ESTRAN : aussi appelé « espace intertidal », c’est la partie du rivage découverte entre l’étale de haute mer et celle de basse mer, c’est donc la zone de balancement des marées.

ESTUAIRE : c’est l’embouchure d’un fleuve ou d’une rivière, ayant tendance à s’élargir vers l’aval et caractérisée par la pénétration de la marée, il dessine dans le rivage une sorte de golfe évasé et profond. C’est le lieu d’affrontement entre les eaux douces et salées, l’eau y est qualifiée de saumâtre. Les abers, rias et fjords sont des formes particulières d’estuaires.

ESTURGEON : c’est un poisson ganoïde, dont la taille peut atteindre 5 mètres pour 400 kg (ce poisson à alors plus de 100 ans), qui vit en mer et va pondre d’avril à juin dans les grands fleuves. Les esturgeons possèdent des caractères archaïques qui en font un groupe à part à l’intérieur des poissons osseux. On en dénombre 26 espèces, la plupart étant représentées dans les eaux russes et asiatiques. Son corps squaliforme est recouvert de 5 rangées longitudinales de plaques osseuses. Il possède une tête cuirassée d’os sous-cutanés. Ses nageoires sont renforcées par des rayons cartilagineux. La bouche dépourvue de dents peut être protractée comme une trompe, elle est précédée de 4 barbillons disposés sur une ligne transversale. Ils se nourrissent surtout de vers marins, de mollusques, de crustacés et de poissons de fond.

ETALE : c’est le nom de la période pendant laquelle la mer ne connaît pas de phénomène de mouvements liés aux marées. On la retrouve entre le flot et le jusant ou inversement. On va appeler ces moments « laisse de haute mer » et « laisse de basse mer ». Sur la côte atlantique française cette période dure entre 10 et 15 minutes.

ETAU DE MONTAGE : il permet de fixer l’hameçon en le maintenant entre ses mâchoires, ainsi il permet de réaliser plus facilement ses mouches, le monteur disposant de deux mains libres. Certains étaux peuvent s’orienter ou tourner sur eux-mêmes afin de présenter les mouches selon les besoins du montage.

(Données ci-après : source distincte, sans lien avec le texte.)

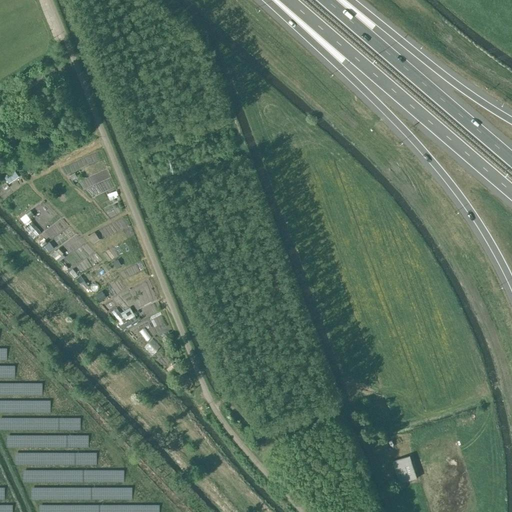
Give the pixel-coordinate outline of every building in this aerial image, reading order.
[(14,171),(5,178),(9,184),(19,177),(14,171)] [(27,182),(9,198),(25,215),(42,198),(27,182)] [(42,241),(54,251),(60,243),(59,240),(51,233),(50,230),(43,233),(51,224),(49,219),(44,215),(50,212),(47,204),(43,201),(41,203),(44,211),(31,216),(29,214),(19,218),(20,221),(30,229),(40,238),(42,241)] [(56,250),(51,254),(56,260),(61,255),(56,250)] [(159,323),(147,326),(150,338),(162,335),(159,323)] [(160,349),(153,353),(156,359),(163,355),(160,349)] [(165,367),(170,362),(165,356),(160,360),(165,367)] [(415,478),(408,455),(391,460),(398,483),(415,478)]
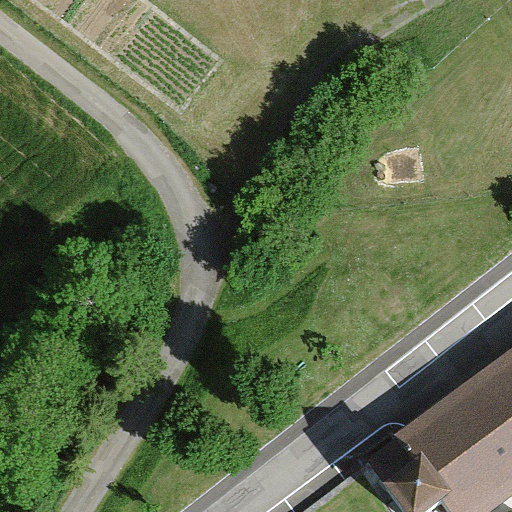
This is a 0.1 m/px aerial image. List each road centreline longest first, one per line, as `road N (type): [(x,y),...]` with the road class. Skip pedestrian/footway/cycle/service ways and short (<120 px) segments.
road 1 (residential): [(0,27),(138,140),(178,195),(194,235),(189,320),(74,511)]
road 2 (residential): [(511,308),(238,511)]
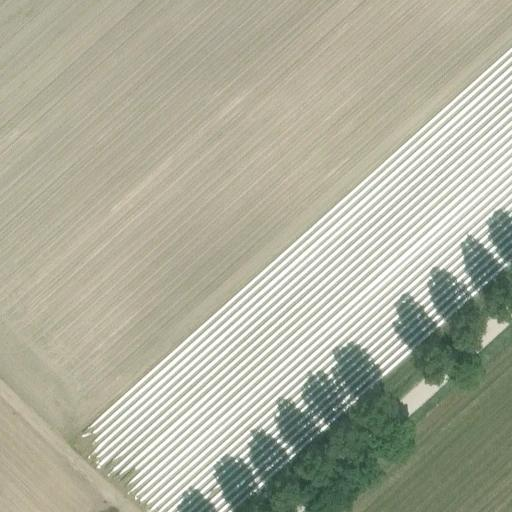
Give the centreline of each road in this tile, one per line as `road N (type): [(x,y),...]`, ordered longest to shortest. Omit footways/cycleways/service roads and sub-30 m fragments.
road 1 (track): [(288,511),(511,311)]
road 2 (track): [(122,511),(0,393)]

ETRIER : c’est le nom de la pièce reliant la palette de la cuiller tournante à son axe.

ETRILLE : c’est un crabe laineux à pattes postérieures aplaties en palettes. Il est très rapide et nage assez bien.

ETUI : c’est un fourreau de protection destiné à recevoir les cannes pendant leur transport.

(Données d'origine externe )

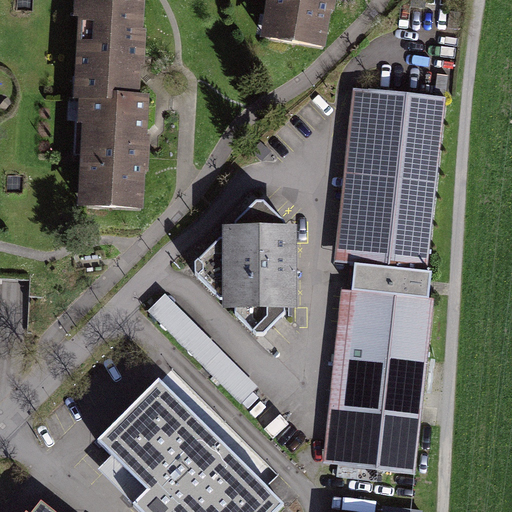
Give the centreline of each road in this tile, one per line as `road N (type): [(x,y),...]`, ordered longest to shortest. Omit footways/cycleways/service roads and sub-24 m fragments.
road 1 (track): [(480,0),(468,84),(444,511)]
road 2 (residential): [(262,176),(0,432)]
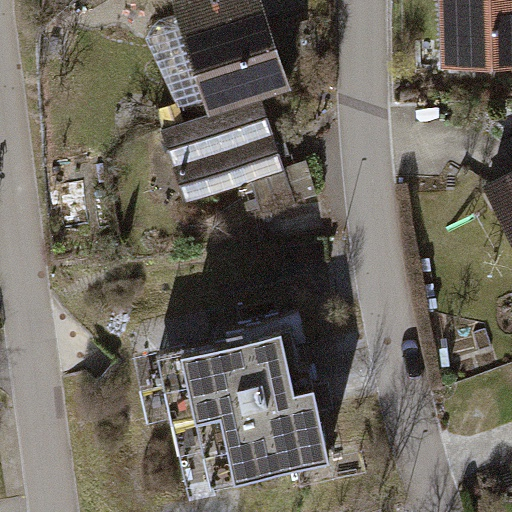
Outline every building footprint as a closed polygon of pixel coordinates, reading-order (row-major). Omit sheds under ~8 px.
[(252,0),(163,0),(203,123),(262,104),(284,97),(252,0)] [(511,0),(437,0),(442,87),(511,84),(511,0)] [(262,104),(203,123),(156,138),(180,216),(288,185),(262,104)] [(511,185),(477,198),(511,292),(511,185)] [(294,292),(139,329),(177,490),(332,454),(294,292)]
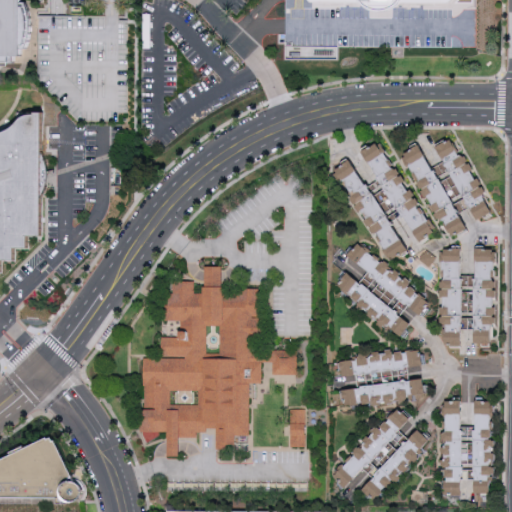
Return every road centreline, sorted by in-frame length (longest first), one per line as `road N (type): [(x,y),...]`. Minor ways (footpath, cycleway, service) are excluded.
road 1 (tertiary): [(0,418),(72,346),(150,223),(227,153),(327,111),(511,105)]
road 2 (tertiary): [(47,378),(110,468),(122,511)]
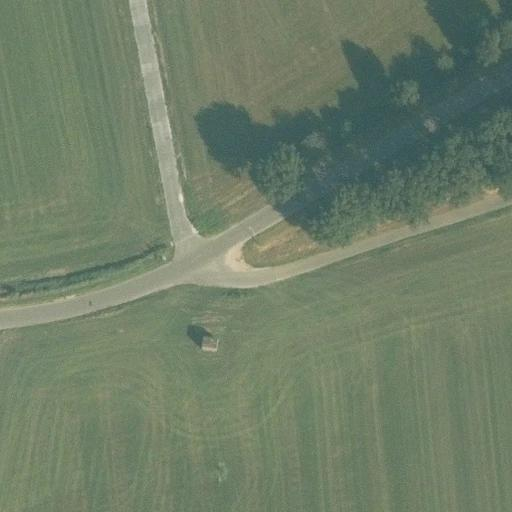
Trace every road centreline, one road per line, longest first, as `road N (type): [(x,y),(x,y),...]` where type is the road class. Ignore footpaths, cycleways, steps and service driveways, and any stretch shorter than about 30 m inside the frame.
road 1 (unclassified): [(190,270),(511,78)]
road 2 (unclassified): [(511,197),(276,275),(221,278),(190,270)]
road 3 (unclassified): [(190,270),(139,0)]
road 4 (unclassified): [(190,270),(60,313),(0,320)]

EUGENE (nœud) : c’est un nœud très facile à réaliser, possédant une bonne résistance, et dépourvu du phénomène de glisse du nylon, il est assez méconnu mais représente un compromis intéressant entre les différentes qualités que l’on recherche pour un nœud. Son inconvénient est sans conteste sa grossièreté, ce qui fait qu’on l’utilise en général pour accrocher des émerillons ou plombs placés loin de l’hameçon.

EURYHALIN : ce terme est utilisé pour qualifier un organisme capable de supporter de grandes variations de salinité (contraire : sténohalin).

EURYTHERME : ce terme qualifie un organisme capable de supporter des grandes variations de température (contraire : sténotherme).

EVED HOOK : cf. hameçon à œillet.

EVENT : appelé aussi « spiracle », l’évent, situé en arrière de l’œil est une fente branchiale surnuméraire réduite à sa partie dorsale.

EXUVIE : c’est ainsi que l’on nomme les carapaces abandonnées par les crustacés pendant leur mue.